‘Heartland’: how The The captured working class life in one song
Following the Conservative Party’s landslide 1983 UK general election win, Prime Minister Margaret Thatcher was afforded an even bigger mandate to oversee her neoliberal project for the next four years. Upending the nation’s social fabric and working-class communities, a frenzy of deregulated capital and worship of market force whims steamrolled over any vestiges of the former social contract which had brought about the greatest living standards in modern history.
The National Union of Miners would be resoundingly smashed, ‘Red’ Ken Livingstone’s Greater London Council bulwark dismantled, and the wholesale flog of the nation’s utilities ensured the public realm would always work for the business class.
By 1986, Thatcher had won the class war and was looking set to comfortably enter a third term the following year. Communal solidarity gave way to ruthless competition for the scant resources left in the country’s deindustrialised wastelands, and the seeds of contemporary social atomisation and bitter divisions were sown. The era’s music community made a gallant effort to challenge the government’s economic bludgeon—Billy Bragg’s Red Wedge formed an uneasy semi-official relationship with Neil Kinnock’s Labour Party that boasted some of the day’s biggest names yet received critique from The Housemartins and Redskins for legitimising a party that was too interested in liberal placation of the Right.
The politically charged pop gems of the day were at their best when adopting the lyrical lens of the British everyman wandering the new Tory uplands. Robert Wyatt’s fierce anti-war critique behind ‘Shipbuilding’s gentle domesticity, the skint revelry at the heart of Soft Cell’s ‘Bedsitter’, or the eternal isolation exorcised on The Specials’ ‘Ghost Town’ all memorable slices of anti-Thatcher pop that scored the national malaise while the Yuppies and City Boys were showered with extracted wealth.
None of the 1980s’ working-class pop vignettes snarls with such prescient sting as The The’s ‘Heartland’. Leading 1986’s Infected after Soul Mining‘s lyrical self-dissection, frontman Matt Johnson cast his eye on London’s urban ruin and Uncle Sam’s global NeoCon pull the UK was only too happy to coddle with deeper rage than had yet been heard from The The’s synthpop output. Now beefed up with the punchy Fairlight CMI digital synthesizer, Johnson conjured Some Bizzare labelmates’ post-punk abrasion with his stirring existential blues for a big, bold, soulful sound surging with belligerent punch.

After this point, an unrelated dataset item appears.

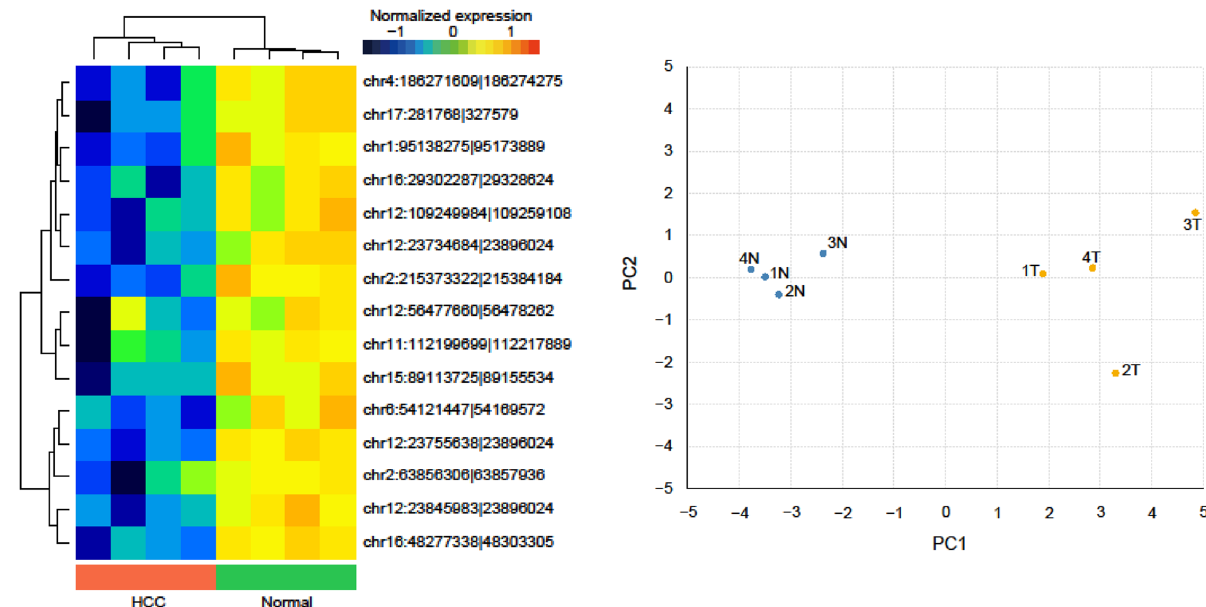
Figure 1. Differential expression of circRNAs between HCC and background normal liver. The figure is prepared using R software (version 3.5.3, https ://www.r-proje ct.org/) 43 and Gplots (version 3.1.1, https ://githu b.com/talga lili/gplot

“Past the Saturday morning cinema that lies crumbling to the ground / And the piss stinking shopping centre in the new side of town,” Johnson growls under his breath as if skulking through his old neighbourhood, long-lost to social neglect and American-style eyesores. Seething, broiling rage between the day-to-day disconnect of navigating the managed decline wrought by the political class and their neoliberal custodians is as much Keir Starmer’s failure as it was Thatcher’s ideological wreckage—Johnson’s traipse through a corroded former ‘heartland’ a sullen commute we’re all forced to endure with leaden alienation. “Let the poor drink the milk, while the rich eat the honey / Let the bums count their blessings, while they count their money…”
‘Heartland’ illustrates with poetic savagery the greedy tearing apart of the post-war consensus and the class betrayal of a Labour party who cheerleaded it on. Striking like the awful pang that seizes any working-class person with the simmering bewilderment of witnessing their suburban street or small town left-to-ruin, The The captures the contemporary rage and its urgent need for class articulation with deep empathy and frank caution: “So many people, can’t express what’s on their minds / Nobody knows them and nobody ever will / Until their backs are broken and their dreams are stolen / And they can’t get what they want, then they’re gonna get angry!”